If you only get rejection letters from agents, try finding a writers’ group whose members take their writing seriously, who aim for publication rather than treat writing as a pastime. There’s nothing wrong with writing as a pastime. I can’t imagine anything more satisfying than spending an hour writing. Why should we not encourage that? Does anybody think that playing the flute for pleasure is wrong? Yet if you want to perform and ask the public to part with good money to hear you play you will have to commit yourself to daily practice and to frequent rehearsals.

How have things worked out for me? As I have said, I am still looking for an agent. In the meantime the Arts Council have sponsored a Print On Demand version of my first novel. The copyright stayed with me and I am still hoping the novel will find a home with a proper publisher.

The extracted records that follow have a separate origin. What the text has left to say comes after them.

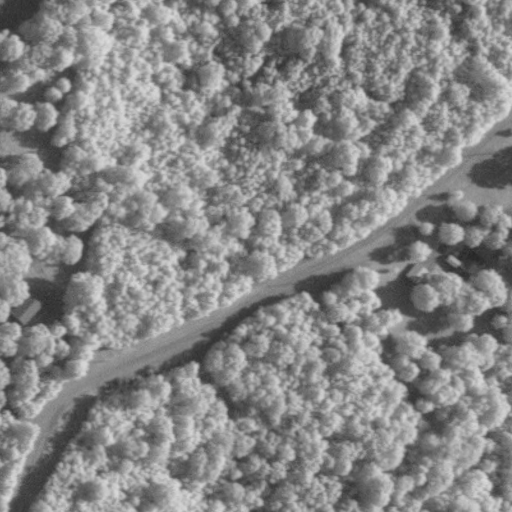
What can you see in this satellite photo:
building: (464, 265)
building: (413, 271)
building: (24, 303)
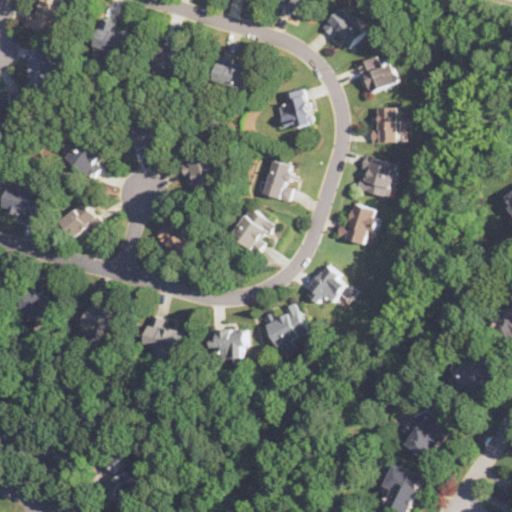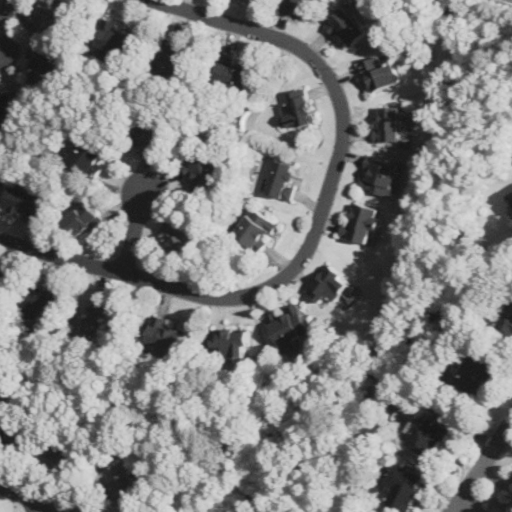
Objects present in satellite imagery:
road: (505, 1)
building: (299, 6)
building: (298, 7)
building: (53, 14)
road: (4, 15)
building: (49, 16)
building: (346, 25)
building: (347, 26)
building: (114, 40)
building: (116, 41)
building: (175, 57)
building: (172, 59)
building: (46, 67)
building: (48, 67)
building: (380, 71)
building: (233, 72)
building: (234, 72)
building: (378, 72)
building: (10, 106)
building: (11, 107)
building: (298, 108)
building: (299, 108)
building: (389, 123)
building: (390, 124)
building: (152, 131)
building: (153, 131)
building: (92, 153)
building: (90, 155)
building: (205, 170)
building: (1, 172)
building: (382, 174)
building: (205, 175)
building: (379, 175)
building: (0, 176)
building: (281, 178)
building: (282, 179)
building: (510, 195)
building: (510, 196)
building: (27, 199)
building: (26, 200)
building: (87, 218)
building: (85, 219)
building: (362, 221)
building: (363, 222)
road: (135, 228)
building: (256, 228)
building: (256, 229)
road: (314, 231)
building: (180, 235)
building: (182, 239)
building: (4, 278)
building: (4, 280)
building: (329, 283)
building: (329, 283)
building: (44, 301)
building: (45, 304)
park: (401, 306)
building: (101, 318)
building: (507, 321)
building: (104, 322)
building: (507, 322)
building: (288, 325)
building: (289, 326)
building: (165, 335)
building: (166, 336)
building: (232, 339)
building: (231, 341)
building: (477, 371)
building: (478, 373)
building: (430, 432)
building: (431, 433)
building: (15, 434)
building: (13, 436)
building: (62, 453)
building: (69, 456)
building: (120, 461)
road: (483, 464)
building: (141, 476)
building: (406, 485)
building: (407, 485)
building: (128, 487)
road: (24, 495)
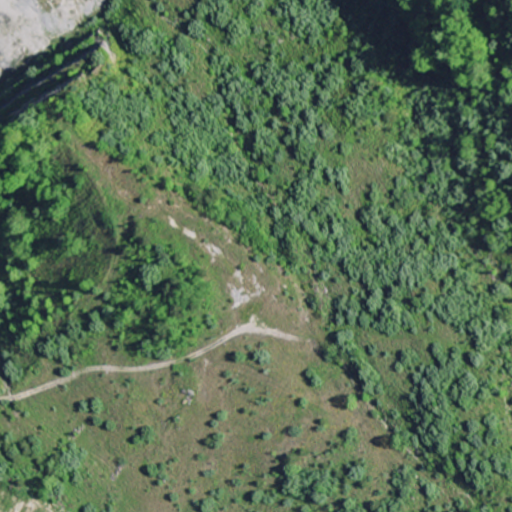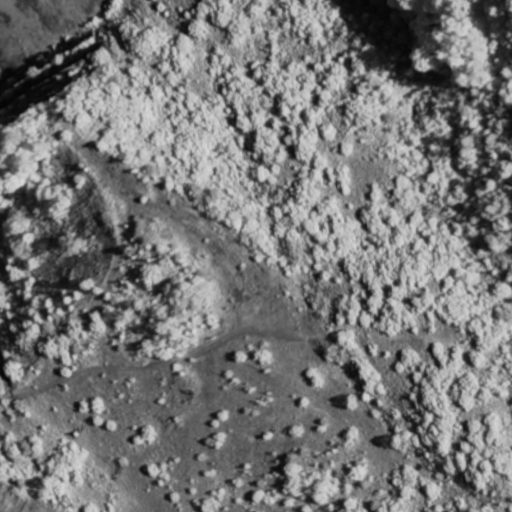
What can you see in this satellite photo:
building: (6, 4)
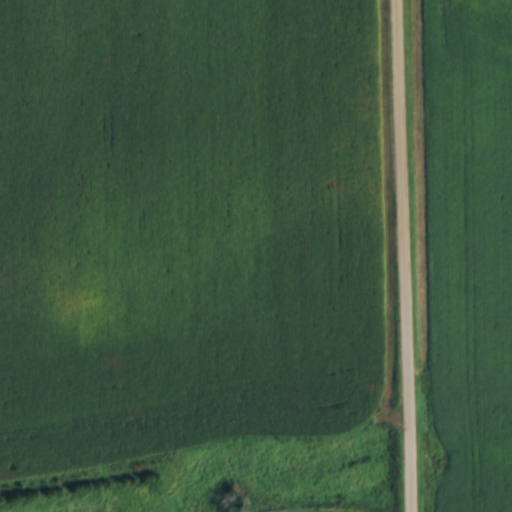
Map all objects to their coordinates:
road: (407, 255)
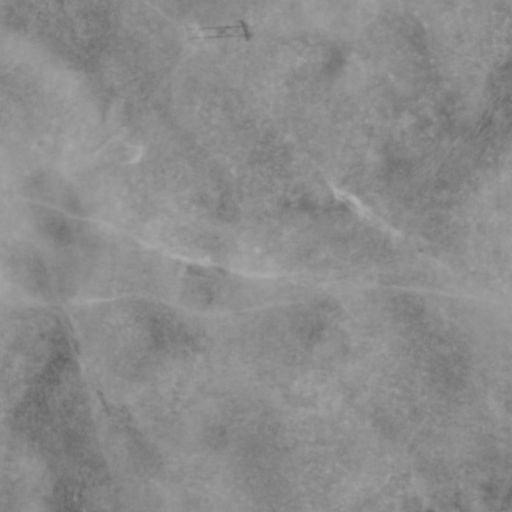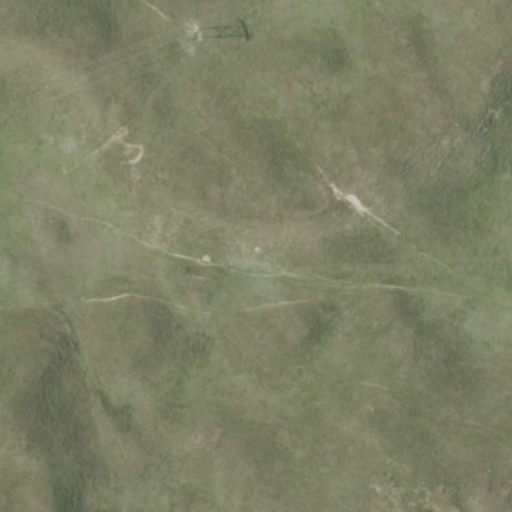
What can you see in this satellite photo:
power tower: (197, 35)
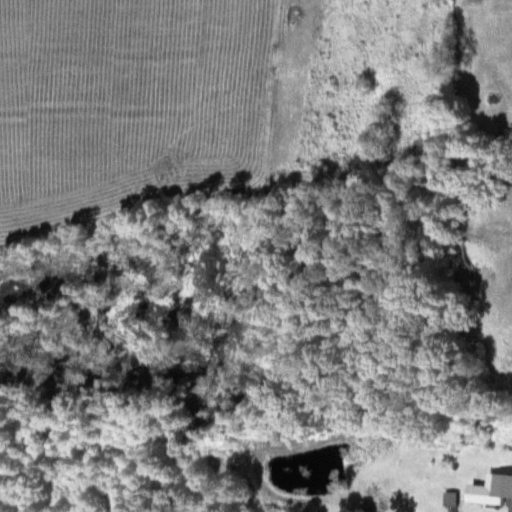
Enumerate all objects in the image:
building: (492, 489)
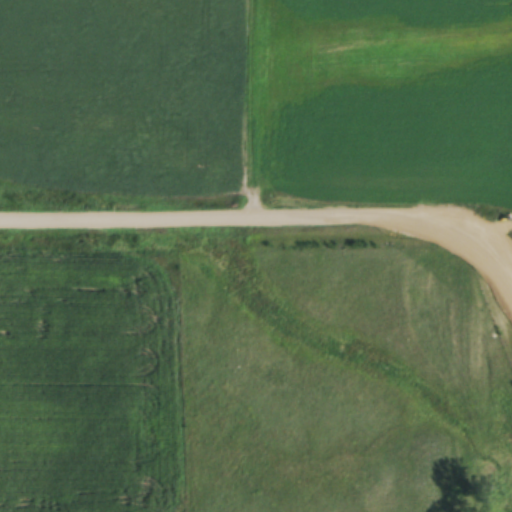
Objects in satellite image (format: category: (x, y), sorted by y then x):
road: (268, 214)
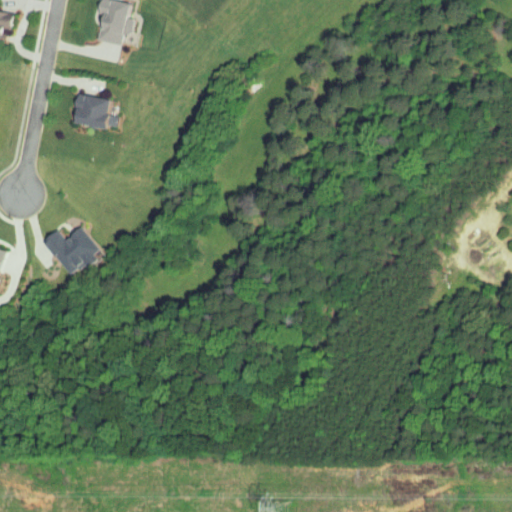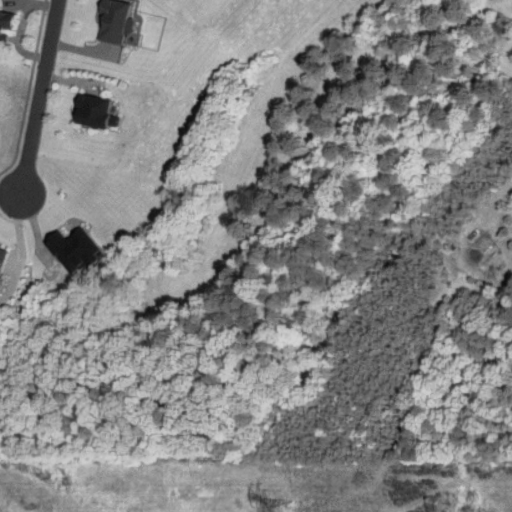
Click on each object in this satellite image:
building: (99, 17)
road: (38, 96)
building: (77, 105)
building: (57, 243)
power tower: (287, 507)
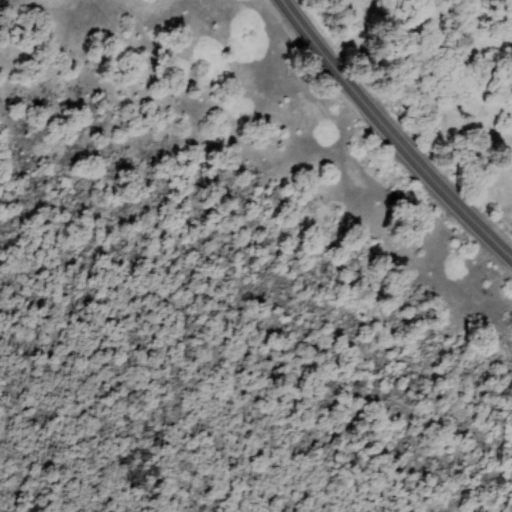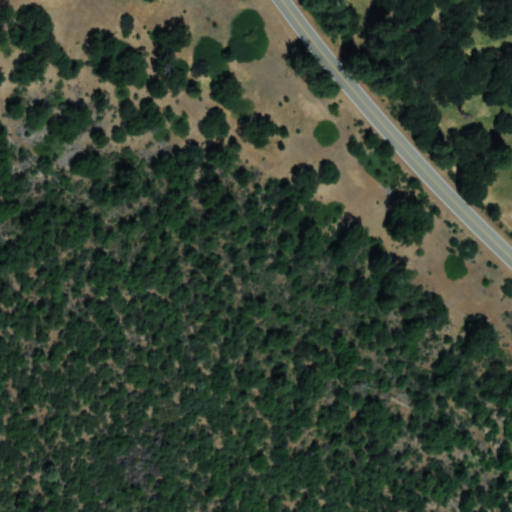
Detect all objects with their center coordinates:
road: (387, 137)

Ayyub finally won and I told his story in my third novel. This novel was written with the help of brilliant mentor. There were many reasons why I chose to work with her. I wanted to be forced to write regularly. I had trouble making space in my day for writing. I wanted somebody to be able to comment on the whole of the novel, the way the story unfolded, something that the members of my writers’ group were not able to do. We simply haven’t got the time to read more than a few thousand words for every meeting. The novel has been written and the first rejection letters have arrived. I hear my mentor’s words in my head every time I read one, ‘This novel is very good. Trust my verdict. It deserves to be published and it will be published.’ ‘In sha allaah, God willing,’ I added in my head at the time and I still do.

Ultimately this is where my real strength comes from. I know from a deep place that God has given me this skill with words. I can’t think of anything else that I could do with the same sense of achievement and satisfaction. I am talking of course here about the area of my life that is concerned with work and my place in the world and in a certain degree with my relationship with God. For the time being I know that this is what I am meant to do, the rejections are part of this work, there must be wisdom behind it.

You never know, one day I might be writing a blog entitled ‘Coping with Success’, in sha allaah.